Куда больше меня беспокоит мрачный Степа, что сверлит в моем виске адскую черную дыру, стоя в дверном проеме своей комнаты, бывшей когда-то моей.
Сердится. Даже бесится. Вон, как барабанит пальцами об косяк. А я и взглянуть на него не могу. Боюсь назвать другим именем. Генетика, мать ее!
— Нет, ты слышала? Слышала же, да?! Ты вообще поняла, что он подумал? — Степа тоже возмущен.

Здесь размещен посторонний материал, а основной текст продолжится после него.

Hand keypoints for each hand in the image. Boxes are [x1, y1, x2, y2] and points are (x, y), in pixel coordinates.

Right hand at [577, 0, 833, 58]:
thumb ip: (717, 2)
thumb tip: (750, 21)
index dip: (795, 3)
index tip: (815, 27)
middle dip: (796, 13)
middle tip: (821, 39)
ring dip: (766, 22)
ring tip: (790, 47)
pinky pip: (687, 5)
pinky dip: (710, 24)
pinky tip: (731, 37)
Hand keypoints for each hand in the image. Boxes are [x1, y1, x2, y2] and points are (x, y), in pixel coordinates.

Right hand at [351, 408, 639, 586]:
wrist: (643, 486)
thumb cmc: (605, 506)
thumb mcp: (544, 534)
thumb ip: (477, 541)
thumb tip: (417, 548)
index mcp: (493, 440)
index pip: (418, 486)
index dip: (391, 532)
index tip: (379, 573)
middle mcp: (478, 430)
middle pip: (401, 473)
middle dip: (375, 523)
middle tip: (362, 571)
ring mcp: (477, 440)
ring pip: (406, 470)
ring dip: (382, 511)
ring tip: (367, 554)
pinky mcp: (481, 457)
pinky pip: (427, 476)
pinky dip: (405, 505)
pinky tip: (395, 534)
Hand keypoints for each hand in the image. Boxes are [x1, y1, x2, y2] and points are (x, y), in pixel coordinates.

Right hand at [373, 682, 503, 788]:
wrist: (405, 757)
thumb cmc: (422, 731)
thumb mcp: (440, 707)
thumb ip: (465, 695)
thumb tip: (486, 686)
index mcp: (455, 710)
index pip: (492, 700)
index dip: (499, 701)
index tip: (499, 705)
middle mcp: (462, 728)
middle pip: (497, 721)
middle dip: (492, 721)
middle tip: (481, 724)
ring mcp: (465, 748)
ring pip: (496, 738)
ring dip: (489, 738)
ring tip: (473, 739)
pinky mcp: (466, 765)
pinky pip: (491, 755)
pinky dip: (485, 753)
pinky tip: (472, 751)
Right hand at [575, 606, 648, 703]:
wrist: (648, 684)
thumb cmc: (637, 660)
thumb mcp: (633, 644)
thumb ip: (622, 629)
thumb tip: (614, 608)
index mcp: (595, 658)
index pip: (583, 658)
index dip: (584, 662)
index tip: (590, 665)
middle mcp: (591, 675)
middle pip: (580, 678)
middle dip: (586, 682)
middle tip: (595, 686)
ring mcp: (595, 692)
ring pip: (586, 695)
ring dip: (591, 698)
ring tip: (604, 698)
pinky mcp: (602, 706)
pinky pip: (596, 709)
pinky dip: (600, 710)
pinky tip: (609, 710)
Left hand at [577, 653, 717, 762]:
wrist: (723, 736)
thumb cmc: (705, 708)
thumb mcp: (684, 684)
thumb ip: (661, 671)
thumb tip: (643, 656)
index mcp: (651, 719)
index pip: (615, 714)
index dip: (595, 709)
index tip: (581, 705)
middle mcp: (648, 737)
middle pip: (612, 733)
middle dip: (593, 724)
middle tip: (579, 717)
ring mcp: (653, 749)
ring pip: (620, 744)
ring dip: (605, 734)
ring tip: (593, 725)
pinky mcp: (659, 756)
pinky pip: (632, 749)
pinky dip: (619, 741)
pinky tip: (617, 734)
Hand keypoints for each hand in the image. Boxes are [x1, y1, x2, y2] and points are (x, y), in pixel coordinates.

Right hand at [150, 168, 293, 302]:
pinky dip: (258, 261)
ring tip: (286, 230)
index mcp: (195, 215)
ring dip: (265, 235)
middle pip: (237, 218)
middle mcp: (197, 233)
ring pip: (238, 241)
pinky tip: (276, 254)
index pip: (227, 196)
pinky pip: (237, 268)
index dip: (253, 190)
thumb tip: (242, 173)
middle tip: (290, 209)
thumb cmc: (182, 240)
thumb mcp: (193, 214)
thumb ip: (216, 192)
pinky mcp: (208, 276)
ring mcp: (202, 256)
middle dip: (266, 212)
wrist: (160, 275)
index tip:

Во мне еще тлеет слабый уголек надежды, что все обойдется, что Соколовский больше никогда не переступит порог этой квартиры, что Степа ни о чем не догадается, что мы просто будем дальше жить, как и все годы до этого.
Вот только это утопия. Матвей уже ворвался в нашу жизнь. Ничего не будет как прежде. И то, что он непременно докопается до истины — лишь дело времени. В математике он, конечно, не силен, но и последним дураком Соколовский никогда не был.
— Ой, Степ…
— Нет, это что должно быть у человека в голове? Он же решил, что мы с тобой любовники!
— Поверь, я тоже не ожидала подобных выводов.
— Скажи мне правду. Это же ОН? Да? ОН? Только не лги.
ОН.
Степа всегда говорил только так. ОН. Отстраненно. Обезличено. Когда Степа первый раз спросил об отце, я не стала лгать. Призналась, что он был не готов брать на себя ответственность и рушить собственные мечты, поэтому оставил нас. Тогда Степа сказал, что никогда не хочет знать его имя. А вечером в нашем доме появился спортивный журнал и первый плакат Матвея Соколовского.
Тогда я еще не знала, что мама записала Степу на бокс. Была уверена, что она водит его на плавание.